Later, we will move the training to Z3 but that is another phase.

Weinacker, Perry and anybody else doing long distance racing, will find this type training even more valuable.   They will likely want to extend these intervals to as long as 4-5 hours.  They might do very little training above Z2 if they were only doing Ironman distance.  Perry, is a great source of info on this subject.  There is Wikipedia and then there is WikiPerry..........and I am not kidding.......the dude is amazing.

So, one might ask, "How long do I do this type training?"  Answer:  It depends.  If you are 'off the couch' or in your first year or so, it might be 8-10 weeks.   If you are an advanced athlete and have been active in the off season, you might need little of this other than maintenance.

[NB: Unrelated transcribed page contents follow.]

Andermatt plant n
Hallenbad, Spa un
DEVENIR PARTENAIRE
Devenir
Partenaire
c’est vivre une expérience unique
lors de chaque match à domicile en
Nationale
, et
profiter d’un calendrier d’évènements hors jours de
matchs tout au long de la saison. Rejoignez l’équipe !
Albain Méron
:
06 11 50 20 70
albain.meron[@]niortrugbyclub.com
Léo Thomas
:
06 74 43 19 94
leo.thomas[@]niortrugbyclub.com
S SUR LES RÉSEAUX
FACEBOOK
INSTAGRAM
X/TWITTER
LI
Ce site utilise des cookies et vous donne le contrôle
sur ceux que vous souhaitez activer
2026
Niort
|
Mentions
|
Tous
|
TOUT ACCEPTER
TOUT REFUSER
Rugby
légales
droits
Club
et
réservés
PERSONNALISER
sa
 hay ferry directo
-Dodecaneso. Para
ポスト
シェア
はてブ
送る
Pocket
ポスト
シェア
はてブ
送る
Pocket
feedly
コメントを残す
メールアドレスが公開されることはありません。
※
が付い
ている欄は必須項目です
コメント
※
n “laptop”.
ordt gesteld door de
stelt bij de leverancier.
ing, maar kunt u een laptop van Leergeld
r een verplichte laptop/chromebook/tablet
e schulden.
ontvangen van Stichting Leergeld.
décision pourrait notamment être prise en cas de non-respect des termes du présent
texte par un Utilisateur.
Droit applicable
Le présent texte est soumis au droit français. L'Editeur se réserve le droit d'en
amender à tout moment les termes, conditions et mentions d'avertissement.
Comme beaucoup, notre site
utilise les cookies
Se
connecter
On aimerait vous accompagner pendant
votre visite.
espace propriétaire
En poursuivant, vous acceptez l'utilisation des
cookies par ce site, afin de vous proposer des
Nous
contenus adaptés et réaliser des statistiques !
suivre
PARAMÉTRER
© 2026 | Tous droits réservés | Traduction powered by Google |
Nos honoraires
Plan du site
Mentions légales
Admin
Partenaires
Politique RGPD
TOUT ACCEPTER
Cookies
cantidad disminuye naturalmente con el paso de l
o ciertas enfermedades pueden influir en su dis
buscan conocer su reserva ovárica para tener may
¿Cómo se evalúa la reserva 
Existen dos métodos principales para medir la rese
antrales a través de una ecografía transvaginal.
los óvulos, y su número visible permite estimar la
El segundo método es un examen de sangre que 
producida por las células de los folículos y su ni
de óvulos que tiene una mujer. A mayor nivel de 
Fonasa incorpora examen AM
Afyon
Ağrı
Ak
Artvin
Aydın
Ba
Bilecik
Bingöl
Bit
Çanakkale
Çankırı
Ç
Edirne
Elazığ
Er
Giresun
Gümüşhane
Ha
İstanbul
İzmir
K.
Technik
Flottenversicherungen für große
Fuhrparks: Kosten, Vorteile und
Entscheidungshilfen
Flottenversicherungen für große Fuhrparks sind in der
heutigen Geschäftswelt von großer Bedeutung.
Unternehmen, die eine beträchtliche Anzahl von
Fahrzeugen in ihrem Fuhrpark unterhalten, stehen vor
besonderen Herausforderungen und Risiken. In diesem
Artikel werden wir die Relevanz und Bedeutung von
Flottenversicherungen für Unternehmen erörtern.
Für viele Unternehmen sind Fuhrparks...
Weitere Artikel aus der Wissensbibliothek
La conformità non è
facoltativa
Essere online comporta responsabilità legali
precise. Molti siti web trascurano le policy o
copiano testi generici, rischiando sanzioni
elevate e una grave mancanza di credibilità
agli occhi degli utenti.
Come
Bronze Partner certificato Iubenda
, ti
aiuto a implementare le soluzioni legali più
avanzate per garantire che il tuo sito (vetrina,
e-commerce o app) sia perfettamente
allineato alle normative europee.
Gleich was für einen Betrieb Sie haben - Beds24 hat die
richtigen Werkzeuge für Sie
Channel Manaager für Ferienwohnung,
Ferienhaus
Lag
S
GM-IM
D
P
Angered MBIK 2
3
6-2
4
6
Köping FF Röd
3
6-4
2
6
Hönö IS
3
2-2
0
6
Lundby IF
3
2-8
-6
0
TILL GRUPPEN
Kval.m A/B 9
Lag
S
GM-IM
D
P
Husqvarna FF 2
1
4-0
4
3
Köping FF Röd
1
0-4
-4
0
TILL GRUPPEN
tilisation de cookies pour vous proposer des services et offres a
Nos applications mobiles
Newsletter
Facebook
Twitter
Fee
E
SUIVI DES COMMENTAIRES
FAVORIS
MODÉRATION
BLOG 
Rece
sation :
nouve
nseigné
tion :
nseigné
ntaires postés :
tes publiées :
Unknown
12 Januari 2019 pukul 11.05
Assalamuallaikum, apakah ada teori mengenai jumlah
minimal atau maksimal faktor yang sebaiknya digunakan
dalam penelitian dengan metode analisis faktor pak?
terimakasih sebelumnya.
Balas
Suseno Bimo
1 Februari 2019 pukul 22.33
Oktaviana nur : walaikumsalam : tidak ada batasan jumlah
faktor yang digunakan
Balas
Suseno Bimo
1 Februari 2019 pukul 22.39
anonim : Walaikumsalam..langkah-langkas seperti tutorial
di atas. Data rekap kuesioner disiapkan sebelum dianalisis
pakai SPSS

What is cool is that Coach Joe and WKO+ have devised measurement methods to test your aerobic fitness.  Here are a couple of terms you need to understand:

Cardio Drift - When an endurance athlete maintains a steady state effort, his/her heart rate will rise over the course of the effort.

Decoupling - The measurement of cardio drift, described in percent.  In cycling, it can be measured as Power:HR and in running it would Pace:HR.

WKO+ automatically calculates decoupling but we can do it manually and without a power meter or WKO+.  A HR monitor and speedometer is required.

Joe believes that when you can perform these AET workouts with less than 5% decoupling, you are aerobically fit.   This means more time to work on Muscular Endurance, a limiter for almost every athlete.   The athlete/coach monitors decoupling as the season progresses and if performance degrades,  the athlete can return to 2-3 weeks of these intervals (likely one per week) to reestablish fitness.

A great thing for those of us without power meters, would be to set up these tests on the computrainers at the EDGE.  I will stay on the road as I just can't ride a trainer that long....even with friends suffering along side me!   I could set up the test protocol.  

In my next training post, I will address computing decoupling with an HR monitor and speedometer.


 


2 comments:

Giselle said...

WikiPerry...that's funny!

Q: Can you only evaluate decoupling on a steady state ride? Is there a way to take a power/HR measure early in a ride and then again later in the ride to compare? Like for example, on a UWBL ride, say you have a given HR at a given power level early on and you compare the Power at the same HR later in the ride, despite the ride NOT being steady state. Is this valuable?

Big Dog said...

This decoupling thing really works better at steady state efforts.....TT's, etc. The UWBL may not be a effective use? Your question is good, however. If theoretically you did a steady state effort early in the ride and then later, some comparisons could be made.